One Size Does Not Fit All
Community banks have a unique business model which is nothing like the Wall Street business model. As such, we deserve a unique voice and regulatory treatment just like any other business. For years community banks have heard that we should support the banking industry position on all banking issues so that our industry could speak with one voice. Well I say, due to the differences in the size and scope of banks today, it is time to recognize that our business models are very different.
Community banks are not internationally active, worldwide, or multi-trillion-dollar investment houses. Community banks, whose business is based on one-on-one customer relationships, have called for regulatory restraint and proportional regulation separate from the mega banks.

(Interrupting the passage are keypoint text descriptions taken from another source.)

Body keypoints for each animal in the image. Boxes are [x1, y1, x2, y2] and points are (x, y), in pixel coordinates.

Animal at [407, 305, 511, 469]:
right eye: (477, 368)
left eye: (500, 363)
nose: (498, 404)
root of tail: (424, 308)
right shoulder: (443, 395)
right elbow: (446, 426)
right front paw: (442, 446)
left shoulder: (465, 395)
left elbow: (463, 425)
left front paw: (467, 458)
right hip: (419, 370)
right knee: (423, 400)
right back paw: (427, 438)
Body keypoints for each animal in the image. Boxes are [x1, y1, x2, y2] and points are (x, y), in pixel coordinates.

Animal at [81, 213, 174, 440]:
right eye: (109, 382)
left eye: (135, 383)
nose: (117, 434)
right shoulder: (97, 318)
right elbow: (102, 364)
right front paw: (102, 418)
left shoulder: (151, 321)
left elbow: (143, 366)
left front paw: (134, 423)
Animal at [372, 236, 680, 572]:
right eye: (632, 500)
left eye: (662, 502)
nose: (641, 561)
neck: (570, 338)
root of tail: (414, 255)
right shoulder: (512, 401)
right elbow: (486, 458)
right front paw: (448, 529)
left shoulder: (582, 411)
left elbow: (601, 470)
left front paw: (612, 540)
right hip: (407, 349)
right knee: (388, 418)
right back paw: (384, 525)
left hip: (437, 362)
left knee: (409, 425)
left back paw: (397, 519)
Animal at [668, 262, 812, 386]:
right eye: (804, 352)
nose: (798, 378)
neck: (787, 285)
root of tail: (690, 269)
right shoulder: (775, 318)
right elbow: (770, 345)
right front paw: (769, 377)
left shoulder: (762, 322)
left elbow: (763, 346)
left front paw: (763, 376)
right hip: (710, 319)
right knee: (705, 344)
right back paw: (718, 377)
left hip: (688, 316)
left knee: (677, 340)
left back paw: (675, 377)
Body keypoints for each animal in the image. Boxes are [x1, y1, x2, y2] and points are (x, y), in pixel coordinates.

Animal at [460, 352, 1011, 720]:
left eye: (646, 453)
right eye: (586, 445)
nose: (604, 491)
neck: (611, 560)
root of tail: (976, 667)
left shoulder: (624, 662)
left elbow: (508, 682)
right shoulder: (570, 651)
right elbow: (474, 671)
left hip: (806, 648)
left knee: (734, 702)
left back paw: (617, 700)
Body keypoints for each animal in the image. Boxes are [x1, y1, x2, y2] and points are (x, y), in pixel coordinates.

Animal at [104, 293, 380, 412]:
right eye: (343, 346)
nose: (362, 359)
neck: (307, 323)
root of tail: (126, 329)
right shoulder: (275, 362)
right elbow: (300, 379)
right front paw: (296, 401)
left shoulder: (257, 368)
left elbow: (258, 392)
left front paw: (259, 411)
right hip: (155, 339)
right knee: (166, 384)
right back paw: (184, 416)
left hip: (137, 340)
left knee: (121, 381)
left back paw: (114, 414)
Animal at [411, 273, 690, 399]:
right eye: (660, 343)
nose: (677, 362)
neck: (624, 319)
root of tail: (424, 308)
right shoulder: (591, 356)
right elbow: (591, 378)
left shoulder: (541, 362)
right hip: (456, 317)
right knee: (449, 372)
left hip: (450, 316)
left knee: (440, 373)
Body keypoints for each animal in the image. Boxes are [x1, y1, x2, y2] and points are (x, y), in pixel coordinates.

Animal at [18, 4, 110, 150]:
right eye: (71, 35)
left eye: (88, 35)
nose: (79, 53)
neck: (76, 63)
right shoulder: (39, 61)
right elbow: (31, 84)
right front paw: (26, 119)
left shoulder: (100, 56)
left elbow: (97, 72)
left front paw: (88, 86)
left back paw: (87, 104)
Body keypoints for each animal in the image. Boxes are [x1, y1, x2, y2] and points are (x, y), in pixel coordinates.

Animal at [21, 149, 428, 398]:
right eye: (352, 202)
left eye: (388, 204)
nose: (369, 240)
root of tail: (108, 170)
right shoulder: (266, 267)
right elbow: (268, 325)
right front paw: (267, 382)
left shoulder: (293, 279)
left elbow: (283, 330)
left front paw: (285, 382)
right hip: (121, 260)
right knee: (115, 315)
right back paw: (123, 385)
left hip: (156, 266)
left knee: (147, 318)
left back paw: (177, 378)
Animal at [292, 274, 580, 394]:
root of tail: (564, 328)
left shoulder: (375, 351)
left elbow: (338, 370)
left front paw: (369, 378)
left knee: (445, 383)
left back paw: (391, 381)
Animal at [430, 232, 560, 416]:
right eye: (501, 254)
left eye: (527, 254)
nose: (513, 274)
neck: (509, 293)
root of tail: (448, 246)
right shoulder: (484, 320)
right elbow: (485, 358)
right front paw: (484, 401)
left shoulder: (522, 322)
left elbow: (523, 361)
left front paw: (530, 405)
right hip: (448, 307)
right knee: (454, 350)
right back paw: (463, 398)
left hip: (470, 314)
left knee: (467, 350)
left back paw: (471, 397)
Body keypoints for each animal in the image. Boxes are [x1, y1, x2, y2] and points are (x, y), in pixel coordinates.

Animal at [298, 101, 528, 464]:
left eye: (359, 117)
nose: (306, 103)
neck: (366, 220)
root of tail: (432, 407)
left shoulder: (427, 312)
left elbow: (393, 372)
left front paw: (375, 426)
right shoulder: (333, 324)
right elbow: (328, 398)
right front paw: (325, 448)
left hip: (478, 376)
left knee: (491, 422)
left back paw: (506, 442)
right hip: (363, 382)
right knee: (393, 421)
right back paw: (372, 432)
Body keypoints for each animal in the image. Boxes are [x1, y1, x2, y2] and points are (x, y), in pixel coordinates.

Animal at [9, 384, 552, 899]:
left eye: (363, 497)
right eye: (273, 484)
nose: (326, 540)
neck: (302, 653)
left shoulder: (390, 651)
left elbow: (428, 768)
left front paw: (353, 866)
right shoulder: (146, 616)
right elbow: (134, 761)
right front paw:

Some have begrudged community banks for having had some recent success in persuading the FDIC to change its premium assessment formula to be fair based on bank size and for not wanting another examination team flooding into our bank. Financial regulation is enacted to correct and prohibit bad practices in the marketplace and the vast majority of bad practices are perpetuated by lightly regulated large financial firms.
Today we are staggering under mountains of regulatory burden passed by Congress to control the wrongdoings of the nation’s largest financial firms. It is time for community banks to speak up and use our own voice to make the case whenever possible that regulation should be applied to those who engage in bad acts or practices and should not be enacted universally as in the past. On Main Street, we know one size does not fit all.